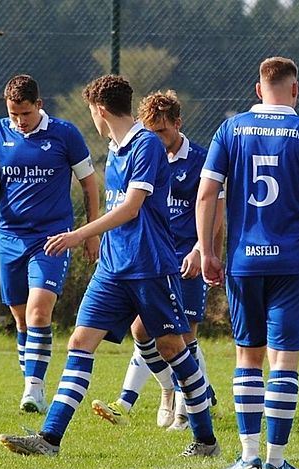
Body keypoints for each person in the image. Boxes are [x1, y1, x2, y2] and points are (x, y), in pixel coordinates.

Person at [0, 75, 218, 458]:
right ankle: (49, 439)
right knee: (80, 342)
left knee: (172, 348)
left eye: (92, 113)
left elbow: (131, 207)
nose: (93, 121)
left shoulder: (146, 144)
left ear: (100, 110)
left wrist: (79, 234)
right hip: (113, 270)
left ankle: (205, 441)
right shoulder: (116, 149)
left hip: (149, 266)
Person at [196, 56, 299, 469]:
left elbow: (207, 194)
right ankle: (277, 460)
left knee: (248, 356)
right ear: (295, 89)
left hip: (245, 259)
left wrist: (206, 249)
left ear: (258, 88)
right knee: (284, 360)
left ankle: (247, 457)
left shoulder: (231, 129)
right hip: (294, 261)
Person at [0, 74, 100, 414]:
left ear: (39, 105)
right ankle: (32, 381)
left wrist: (91, 231)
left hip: (52, 238)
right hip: (10, 238)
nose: (20, 122)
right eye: (13, 114)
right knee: (20, 319)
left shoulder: (65, 134)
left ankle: (33, 390)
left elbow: (89, 185)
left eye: (26, 114)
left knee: (39, 311)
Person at [88, 90, 225, 430]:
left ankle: (184, 413)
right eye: (151, 131)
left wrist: (199, 250)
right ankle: (173, 391)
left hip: (187, 258)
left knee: (184, 336)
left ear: (178, 124)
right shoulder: (142, 153)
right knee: (141, 330)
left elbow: (215, 214)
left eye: (163, 132)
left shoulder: (202, 161)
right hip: (153, 258)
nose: (157, 139)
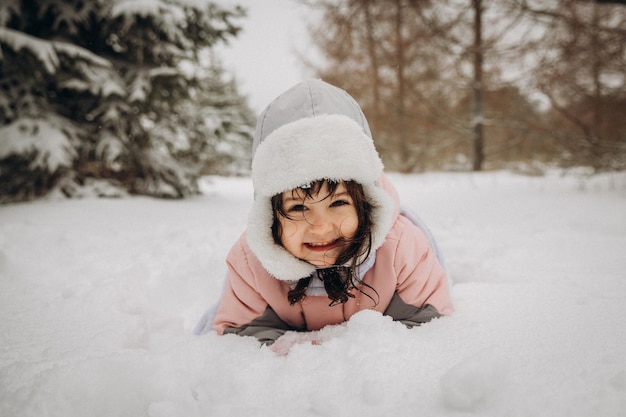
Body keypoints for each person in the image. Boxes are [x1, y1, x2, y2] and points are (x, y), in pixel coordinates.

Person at [196, 79, 453, 346]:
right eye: (298, 208)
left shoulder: (400, 250)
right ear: (272, 216)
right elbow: (242, 341)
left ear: (364, 203)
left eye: (338, 203)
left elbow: (426, 329)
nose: (320, 226)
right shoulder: (252, 263)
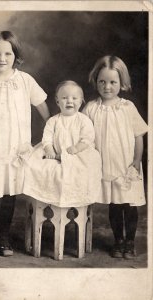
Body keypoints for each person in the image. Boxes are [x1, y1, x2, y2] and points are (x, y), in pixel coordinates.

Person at [0, 31, 50, 257]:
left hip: (17, 150)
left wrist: (53, 131)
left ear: (15, 55)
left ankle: (4, 238)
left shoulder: (25, 81)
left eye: (8, 53)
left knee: (9, 194)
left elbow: (42, 106)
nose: (2, 58)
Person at [82, 55, 148, 259]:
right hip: (105, 167)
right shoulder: (91, 108)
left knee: (129, 206)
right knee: (114, 204)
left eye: (113, 82)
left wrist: (136, 161)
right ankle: (118, 241)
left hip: (127, 166)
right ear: (96, 81)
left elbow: (138, 136)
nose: (107, 87)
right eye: (102, 81)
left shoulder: (127, 108)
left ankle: (130, 242)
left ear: (122, 82)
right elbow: (83, 134)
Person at [23, 80, 102, 207]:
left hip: (77, 153)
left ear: (81, 101)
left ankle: (75, 197)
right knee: (39, 166)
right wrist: (49, 149)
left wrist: (76, 149)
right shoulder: (53, 121)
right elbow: (47, 138)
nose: (69, 101)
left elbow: (87, 139)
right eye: (64, 98)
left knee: (83, 168)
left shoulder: (83, 120)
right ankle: (48, 197)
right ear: (58, 101)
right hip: (55, 152)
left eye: (74, 98)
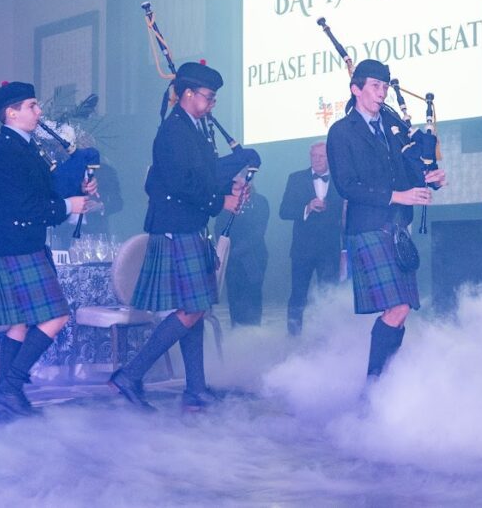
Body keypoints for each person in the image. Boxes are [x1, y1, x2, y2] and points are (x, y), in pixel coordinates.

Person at [109, 61, 246, 414]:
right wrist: (221, 200)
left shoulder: (195, 128)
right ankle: (131, 374)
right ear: (187, 94)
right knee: (192, 308)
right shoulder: (173, 131)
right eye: (208, 97)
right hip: (176, 226)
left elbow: (201, 176)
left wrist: (229, 186)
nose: (212, 104)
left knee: (195, 309)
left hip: (190, 224)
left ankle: (195, 388)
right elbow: (180, 184)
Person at [0, 81, 95, 418]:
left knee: (17, 324)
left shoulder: (20, 144)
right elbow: (24, 206)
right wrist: (67, 205)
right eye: (32, 105)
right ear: (11, 112)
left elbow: (43, 190)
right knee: (56, 316)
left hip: (17, 243)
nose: (39, 112)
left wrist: (76, 188)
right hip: (17, 243)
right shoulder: (7, 149)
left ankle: (5, 397)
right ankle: (10, 387)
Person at [326, 59, 446, 380]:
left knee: (401, 309)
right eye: (375, 87)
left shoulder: (393, 128)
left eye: (384, 87)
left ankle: (381, 383)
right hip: (367, 228)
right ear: (356, 90)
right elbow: (347, 185)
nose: (382, 94)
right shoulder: (341, 132)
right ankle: (376, 385)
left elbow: (410, 168)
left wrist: (430, 177)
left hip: (396, 228)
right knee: (398, 307)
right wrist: (398, 195)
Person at [278, 141, 344, 335]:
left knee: (328, 295)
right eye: (313, 156)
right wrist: (306, 207)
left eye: (321, 156)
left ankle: (328, 336)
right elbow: (284, 211)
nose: (316, 160)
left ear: (329, 158)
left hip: (329, 249)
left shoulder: (340, 180)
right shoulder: (296, 178)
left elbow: (345, 212)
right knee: (298, 295)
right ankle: (293, 337)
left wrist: (329, 208)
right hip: (302, 249)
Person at [214, 178, 269, 327]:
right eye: (234, 183)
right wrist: (227, 251)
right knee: (234, 295)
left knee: (253, 295)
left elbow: (259, 231)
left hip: (254, 257)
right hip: (231, 258)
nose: (236, 185)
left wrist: (239, 250)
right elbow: (219, 228)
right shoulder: (226, 203)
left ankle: (254, 332)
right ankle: (236, 330)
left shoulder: (260, 202)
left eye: (240, 182)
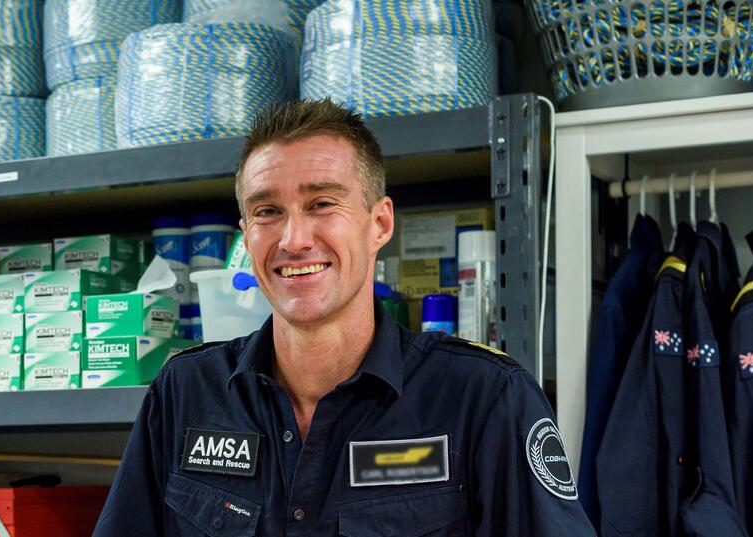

#### About this exercise
The full listing above, duplicated exactly and without its pictures, is the answer.

#### Answer to this task
Body keypoints for each person in the image. Boxes are [x1, y1, x2, y2] and points are (x, y), in pixel coordinates.

Person at [0, 75, 218, 458]:
right ankle: (49, 439)
right knee: (80, 342)
left knee: (172, 348)
left eye: (92, 113)
left elbow: (131, 207)
nose: (93, 121)
left shoulder: (146, 144)
left ear: (100, 110)
left wrist: (79, 234)
right hip: (113, 270)
left ankle: (205, 441)
right shoulder: (116, 149)
left hip: (149, 266)
Person at [196, 56, 299, 469]:
left elbow: (207, 194)
right ankle: (277, 460)
left knee: (248, 356)
right ear: (295, 89)
left hip: (245, 259)
left wrist: (206, 249)
left ear: (258, 88)
right knee: (284, 360)
left ankle: (247, 457)
left shoulder: (231, 129)
right hip: (294, 261)
Person at [0, 74, 100, 414]:
left ear: (39, 105)
right ankle: (32, 381)
left wrist: (91, 231)
left hip: (52, 238)
right hip: (10, 238)
nose: (20, 122)
right eye: (13, 114)
right knee: (20, 319)
left shoulder: (65, 134)
left ankle: (33, 390)
left elbow: (89, 185)
left eye: (26, 114)
left knee: (39, 311)
Person at [88, 90, 225, 430]:
left ankle: (184, 413)
right eye: (151, 131)
left wrist: (199, 250)
right ankle: (173, 391)
left hip: (187, 258)
left knee: (184, 336)
left ear: (178, 124)
right shoulder: (142, 153)
right knee: (141, 330)
left elbow: (215, 214)
left eye: (163, 132)
left shoulder: (202, 161)
right hip: (153, 258)
nose: (157, 139)
Body keypoints for each person in the image. Boxes are [x1, y1, x2, y2] and points are (x, y), in pixel coordinates.

Person at [196, 79, 453, 346]:
right eye: (298, 208)
left shoulder: (400, 250)
right ear: (272, 216)
right elbow: (242, 341)
left ear: (364, 203)
left eye: (338, 203)
left elbow: (426, 329)
nose: (320, 226)
right shoulder: (252, 263)
Body keypoints for each person in the image. Boxes are [x1, y1, x2, y2] and points are (x, y), in pixel coordinates.

Person at [0, 31, 50, 257]:
left hip: (17, 150)
left wrist: (53, 131)
left ear: (15, 55)
left ankle: (4, 238)
left shoulder: (25, 81)
left eye: (8, 53)
left knee: (9, 194)
left elbow: (42, 106)
nose: (2, 58)
Person at [82, 55, 148, 259]:
right hip: (105, 167)
right shoulder: (91, 108)
left knee: (129, 206)
right knee: (114, 204)
left eye: (113, 82)
left wrist: (136, 161)
right ankle: (118, 241)
left hip: (127, 166)
right ear: (96, 81)
left elbow: (138, 136)
nose: (107, 87)
right eye: (102, 81)
left shoulder: (127, 108)
left ankle: (130, 242)
left ear: (122, 82)
right elbow: (83, 134)
Person at [23, 80, 102, 207]:
left hip: (77, 153)
left ear: (81, 101)
left ankle: (75, 197)
right knee: (39, 166)
right wrist: (49, 149)
left wrist: (76, 149)
right shoulder: (53, 121)
right elbow: (47, 138)
nose: (69, 101)
left elbow: (87, 139)
right eye: (64, 98)
left knee: (83, 168)
left shoulder: (83, 120)
right ankle: (48, 197)
right ear: (58, 101)
right hip: (55, 152)
left eye: (74, 98)
Body keypoints for each person in the image. Boxes are [x1, y1, x2, y2] and points are (x, y), in pixel coordinates.

Person at [109, 61, 246, 414]:
right wrist: (221, 200)
left shoulder: (195, 128)
right ankle: (131, 374)
right ear: (187, 94)
right knee: (192, 308)
right shoulder: (173, 131)
right eye: (208, 97)
right hip: (176, 226)
left elbow: (201, 176)
left wrist: (229, 186)
nose: (212, 104)
left knee: (195, 309)
left hip: (190, 224)
left ankle: (195, 388)
right elbow: (180, 184)
Person at [0, 81, 95, 418]:
left knee: (17, 324)
left shoulder: (20, 144)
right elbow: (24, 206)
right wrist: (67, 205)
right eye: (32, 105)
right ear: (11, 112)
left elbow: (43, 190)
right knee: (56, 316)
left hip: (17, 243)
nose: (39, 112)
left wrist: (76, 188)
right hip: (17, 243)
right shoulder: (7, 149)
left ankle: (5, 397)
right ankle: (10, 387)
Person at [326, 59, 446, 380]:
left knee: (401, 309)
right eye: (375, 87)
left shoulder: (393, 128)
left eye: (384, 87)
left ankle: (381, 383)
right hip: (367, 228)
right ear: (356, 90)
right elbow: (347, 185)
nose: (382, 94)
right shoulder: (341, 132)
right ankle: (376, 385)
left elbow: (410, 168)
left wrist: (430, 177)
left hip: (396, 228)
right knee: (398, 307)
right wrist: (398, 195)
Person at [278, 141, 344, 335]:
left knee: (328, 295)
right eye: (313, 156)
right wrist: (306, 207)
left eye: (321, 156)
left ankle: (328, 336)
right elbow: (284, 211)
nose: (316, 160)
left ear: (329, 158)
left hip: (329, 249)
left shoulder: (340, 180)
right shoulder: (296, 178)
left elbow: (345, 212)
right knee: (298, 295)
right ankle: (293, 337)
left wrist: (329, 208)
right hip: (302, 249)
Person at [214, 178, 269, 327]:
right eye: (234, 183)
right wrist: (227, 251)
right knee: (234, 295)
left knee: (253, 295)
left elbow: (259, 231)
left hip: (254, 257)
right hip: (231, 258)
nose: (236, 185)
left wrist: (239, 250)
right elbow: (219, 228)
right shoulder: (226, 203)
left ankle: (254, 332)
right ankle: (236, 330)
left shoulder: (260, 202)
left eye: (240, 182)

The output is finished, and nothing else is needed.